Катарина набросила мантилью и спустилась в сад. Здесь было светло и тихо, пожелтевшие листья деревьев влажно блестели, от земли поднималась голубоватая дымка. Катарина бродила по поблекшей траве, пытаясь разобраться в себе, проникнуть в те тайники сердца, что недоступны разуму, и одновременно стремясь отогнать мучительную тоску.

Поздно вечером, когда они легли спать, Катарина внезапно почувствовала на своем теле руки Эрнана. Он молча овладел ею, а потом, не сказав ни слова, повернулся и заснул. И ей было очень странно осознавать, что она не чувствует ни удивления, ни обиды.

С тех пор они мало разговаривали; Эрнан весь день пропадал в гавани, а за ужином они с Паулем обсуждали торговые сделки.

Катарина не помнила, что она делала днем, о чем думала; ей казалось, будто она видит бесконечный тягостный сон.

Когда после свадьбы прошло две недели, сон внезапно разбился, как стекло, исчез, как туман, и унылая, безрадостная, скучная, как осенний вечер, жизнь неожиданно повернула в иное русло.

Катарина собиралась навестить Инес и одевалась в своей комнате. Она нетерпеливо дергала платье, не понимая, почему оно как-то странно на ней сидит. В конце концов ей пришлось позвать Неле и попросить девушку потуже затянуть шнуровку. Еще неделю назад Катарина была тонкой и стройной, а теперь будто располнела в талии. Случайно повернувшись боком, девушка с удивлением увидела в зеркале свой выпирающий живот.

– Что это? – медленно произнесла она. – Будто какая-то болезнь…

Неле смотрела на нее как зачарованная.

– Да, верно… Может, кого-нибудь позвать?

– Не знаю…

В этот момент из соседней комнаты вышла Ютте, вторая служанка; она несла платья молодой госпожи. Вероятно, она слышала их разговор, потому что сначала застыла как вкопанная, а после пробормотала:

– Я бы назвала эту болезнь только одним словом.
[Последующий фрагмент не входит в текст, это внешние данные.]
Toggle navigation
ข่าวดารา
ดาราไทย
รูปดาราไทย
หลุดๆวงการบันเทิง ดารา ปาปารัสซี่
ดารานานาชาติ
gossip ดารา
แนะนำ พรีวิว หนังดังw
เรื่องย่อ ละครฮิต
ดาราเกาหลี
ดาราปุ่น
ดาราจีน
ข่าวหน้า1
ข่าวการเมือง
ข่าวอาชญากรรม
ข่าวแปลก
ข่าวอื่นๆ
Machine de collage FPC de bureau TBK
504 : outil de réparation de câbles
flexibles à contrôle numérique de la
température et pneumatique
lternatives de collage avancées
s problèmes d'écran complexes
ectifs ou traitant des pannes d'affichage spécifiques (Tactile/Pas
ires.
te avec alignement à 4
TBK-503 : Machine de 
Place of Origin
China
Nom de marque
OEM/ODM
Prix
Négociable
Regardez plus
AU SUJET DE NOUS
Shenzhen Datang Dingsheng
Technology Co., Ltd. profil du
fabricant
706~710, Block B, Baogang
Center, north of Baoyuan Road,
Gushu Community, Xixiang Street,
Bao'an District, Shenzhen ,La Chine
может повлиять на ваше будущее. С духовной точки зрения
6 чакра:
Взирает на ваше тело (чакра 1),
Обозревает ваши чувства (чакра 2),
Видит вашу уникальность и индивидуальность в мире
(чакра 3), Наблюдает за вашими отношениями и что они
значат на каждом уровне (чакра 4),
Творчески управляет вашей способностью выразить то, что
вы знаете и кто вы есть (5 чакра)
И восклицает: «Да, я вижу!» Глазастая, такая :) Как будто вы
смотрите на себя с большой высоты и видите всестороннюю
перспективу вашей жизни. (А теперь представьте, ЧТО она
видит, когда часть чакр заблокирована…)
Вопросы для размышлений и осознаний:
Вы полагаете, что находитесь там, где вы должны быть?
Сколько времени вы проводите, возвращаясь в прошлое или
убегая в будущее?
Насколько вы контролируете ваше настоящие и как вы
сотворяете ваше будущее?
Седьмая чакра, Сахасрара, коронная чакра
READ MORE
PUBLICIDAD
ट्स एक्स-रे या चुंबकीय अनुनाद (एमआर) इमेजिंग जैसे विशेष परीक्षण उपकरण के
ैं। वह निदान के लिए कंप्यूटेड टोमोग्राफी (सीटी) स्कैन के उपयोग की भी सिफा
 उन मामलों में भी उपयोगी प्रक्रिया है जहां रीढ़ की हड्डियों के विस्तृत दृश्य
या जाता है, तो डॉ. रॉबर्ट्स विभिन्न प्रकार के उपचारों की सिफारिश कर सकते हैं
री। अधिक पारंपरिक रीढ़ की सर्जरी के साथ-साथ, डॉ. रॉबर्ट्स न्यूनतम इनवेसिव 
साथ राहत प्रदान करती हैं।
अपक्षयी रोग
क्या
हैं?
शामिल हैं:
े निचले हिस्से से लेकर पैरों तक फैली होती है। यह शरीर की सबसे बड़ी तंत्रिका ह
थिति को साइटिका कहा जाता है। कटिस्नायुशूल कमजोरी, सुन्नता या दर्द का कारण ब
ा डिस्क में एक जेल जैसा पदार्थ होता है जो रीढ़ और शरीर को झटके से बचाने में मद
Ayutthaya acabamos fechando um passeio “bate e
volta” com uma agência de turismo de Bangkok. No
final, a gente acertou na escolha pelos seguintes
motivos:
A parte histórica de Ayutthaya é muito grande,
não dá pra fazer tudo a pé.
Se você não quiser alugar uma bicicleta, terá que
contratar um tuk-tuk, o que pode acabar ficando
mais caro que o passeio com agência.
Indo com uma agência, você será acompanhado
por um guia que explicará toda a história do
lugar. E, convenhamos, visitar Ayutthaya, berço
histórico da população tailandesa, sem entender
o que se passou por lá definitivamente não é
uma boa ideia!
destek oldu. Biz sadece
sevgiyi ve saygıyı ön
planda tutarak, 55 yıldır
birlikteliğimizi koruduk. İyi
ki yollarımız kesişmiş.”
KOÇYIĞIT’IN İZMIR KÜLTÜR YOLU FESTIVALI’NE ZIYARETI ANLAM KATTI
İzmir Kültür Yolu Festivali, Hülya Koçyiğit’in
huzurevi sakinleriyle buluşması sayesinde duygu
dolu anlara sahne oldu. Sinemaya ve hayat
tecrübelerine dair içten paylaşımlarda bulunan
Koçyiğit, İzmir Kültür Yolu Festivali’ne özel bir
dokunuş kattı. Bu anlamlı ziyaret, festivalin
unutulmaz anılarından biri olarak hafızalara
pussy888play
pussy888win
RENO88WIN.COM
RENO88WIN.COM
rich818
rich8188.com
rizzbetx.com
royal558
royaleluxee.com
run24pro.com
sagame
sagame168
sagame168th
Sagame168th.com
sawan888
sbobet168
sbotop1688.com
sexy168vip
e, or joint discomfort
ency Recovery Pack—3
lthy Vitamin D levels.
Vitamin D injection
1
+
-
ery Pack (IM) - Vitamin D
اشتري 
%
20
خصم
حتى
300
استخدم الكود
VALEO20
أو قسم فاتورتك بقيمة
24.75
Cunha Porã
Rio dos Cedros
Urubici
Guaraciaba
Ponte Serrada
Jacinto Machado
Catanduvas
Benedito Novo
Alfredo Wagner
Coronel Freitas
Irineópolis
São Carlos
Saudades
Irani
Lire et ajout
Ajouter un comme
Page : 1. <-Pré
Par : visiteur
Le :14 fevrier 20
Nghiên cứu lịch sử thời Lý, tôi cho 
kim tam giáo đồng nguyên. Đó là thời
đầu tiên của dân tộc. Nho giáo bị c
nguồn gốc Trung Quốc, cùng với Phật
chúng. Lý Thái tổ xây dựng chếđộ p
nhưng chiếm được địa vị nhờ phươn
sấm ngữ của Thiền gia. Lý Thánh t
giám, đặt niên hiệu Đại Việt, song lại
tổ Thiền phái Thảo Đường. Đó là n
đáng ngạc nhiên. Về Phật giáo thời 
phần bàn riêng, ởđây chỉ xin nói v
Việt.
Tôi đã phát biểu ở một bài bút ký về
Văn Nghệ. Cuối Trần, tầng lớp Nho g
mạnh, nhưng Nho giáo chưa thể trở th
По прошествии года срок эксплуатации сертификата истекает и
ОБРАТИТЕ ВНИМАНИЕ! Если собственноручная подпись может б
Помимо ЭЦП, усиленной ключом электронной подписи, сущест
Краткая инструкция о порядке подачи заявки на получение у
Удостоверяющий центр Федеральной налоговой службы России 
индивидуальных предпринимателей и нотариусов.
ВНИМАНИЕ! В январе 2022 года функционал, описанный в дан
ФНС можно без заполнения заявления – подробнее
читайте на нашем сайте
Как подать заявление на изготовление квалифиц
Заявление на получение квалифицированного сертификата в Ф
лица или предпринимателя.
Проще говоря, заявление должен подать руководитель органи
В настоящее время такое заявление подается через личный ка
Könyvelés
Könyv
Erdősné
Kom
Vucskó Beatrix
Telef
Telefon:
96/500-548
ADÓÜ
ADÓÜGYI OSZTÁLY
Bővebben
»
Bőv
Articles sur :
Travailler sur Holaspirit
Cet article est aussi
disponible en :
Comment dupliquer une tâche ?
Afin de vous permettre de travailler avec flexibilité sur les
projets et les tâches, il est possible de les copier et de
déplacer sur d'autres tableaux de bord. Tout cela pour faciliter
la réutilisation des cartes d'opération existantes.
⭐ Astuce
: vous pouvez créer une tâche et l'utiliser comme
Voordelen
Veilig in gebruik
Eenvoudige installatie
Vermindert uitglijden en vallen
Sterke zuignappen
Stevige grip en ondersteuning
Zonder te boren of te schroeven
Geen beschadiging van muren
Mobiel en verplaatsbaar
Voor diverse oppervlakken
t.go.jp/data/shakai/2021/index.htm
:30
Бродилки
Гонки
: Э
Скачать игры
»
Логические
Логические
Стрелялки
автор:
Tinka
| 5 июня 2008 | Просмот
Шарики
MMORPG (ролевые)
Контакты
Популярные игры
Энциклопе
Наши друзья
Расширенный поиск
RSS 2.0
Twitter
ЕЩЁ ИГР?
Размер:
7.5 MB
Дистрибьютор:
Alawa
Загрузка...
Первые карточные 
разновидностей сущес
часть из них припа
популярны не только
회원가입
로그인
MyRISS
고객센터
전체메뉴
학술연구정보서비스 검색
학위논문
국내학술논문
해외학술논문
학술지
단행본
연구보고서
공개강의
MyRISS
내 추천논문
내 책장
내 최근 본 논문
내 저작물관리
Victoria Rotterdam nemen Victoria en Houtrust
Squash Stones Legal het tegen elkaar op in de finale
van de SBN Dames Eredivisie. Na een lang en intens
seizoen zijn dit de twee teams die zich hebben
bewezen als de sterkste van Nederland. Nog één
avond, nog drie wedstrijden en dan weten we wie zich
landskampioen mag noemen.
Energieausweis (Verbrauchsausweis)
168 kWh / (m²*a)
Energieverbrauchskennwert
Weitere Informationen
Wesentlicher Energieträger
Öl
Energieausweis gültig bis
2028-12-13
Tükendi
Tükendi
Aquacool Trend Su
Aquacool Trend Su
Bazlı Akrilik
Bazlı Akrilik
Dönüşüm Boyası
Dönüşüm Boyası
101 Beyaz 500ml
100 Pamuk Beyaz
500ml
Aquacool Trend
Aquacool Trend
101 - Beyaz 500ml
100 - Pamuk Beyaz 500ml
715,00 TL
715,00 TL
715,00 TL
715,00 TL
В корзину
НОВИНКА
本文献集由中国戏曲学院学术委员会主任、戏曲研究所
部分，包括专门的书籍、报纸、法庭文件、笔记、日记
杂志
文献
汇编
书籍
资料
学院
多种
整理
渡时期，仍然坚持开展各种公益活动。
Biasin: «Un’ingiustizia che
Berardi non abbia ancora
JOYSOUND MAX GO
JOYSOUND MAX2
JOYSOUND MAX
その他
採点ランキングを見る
– Каким? – все еще ни о чем не догадываясь, спросила Катарина.

Когда Ютте произнесла роковое слово, Неле в испуге бросилась поднимать юную госпожу: Катарина упала в обморок.

Она очнулась в своей постели и услышала, как в комнате тихо разговаривают трое: ее отец, Эрнан и незнакомый мужчина, наверное доктор.

Катарина приготовилась к тому, что ее сердце исполосует острая боль, но ошиблась: на душе было удивительно радостно и спокойно. Она чувствовала, что спасена, избавлена от отчаяния и бесплодной тоски о прошлом.

Она решила не открывать глаз, притвориться спящей и послушать, о чем говорят мужчины.

– Не беспокойтесь, с ней все в порядке, – донесся до нее уверенный голос лекаря. – Видите, лицо порозовело, дыхание ровное, она просто спит. Пусть отдыхает, не тревожьте ее. Сеньора Монкада – здоровая молодая женщина, и я уверен в том, что ребенок тоже родится здоровым. Ее ничего не беспокоило, иначе она давно бы заметила, что с ней что-то не так. Обморок не опасен, просто ее ошеломило это известие, и она испугалась. Такое иногда случается с юными и неопытными женщинами. Когда сеньора проснется, расскажите ей, как прекрасно иметь ребенка: она быстро успокоится и повеселеет.

– Да, но… – начал было Пауль, но тут же замолчал: вероятно, Эрнан сделал ему какой-то знак.

– Как давно она находится в… этом положении? – осторожно спросил Эрнан.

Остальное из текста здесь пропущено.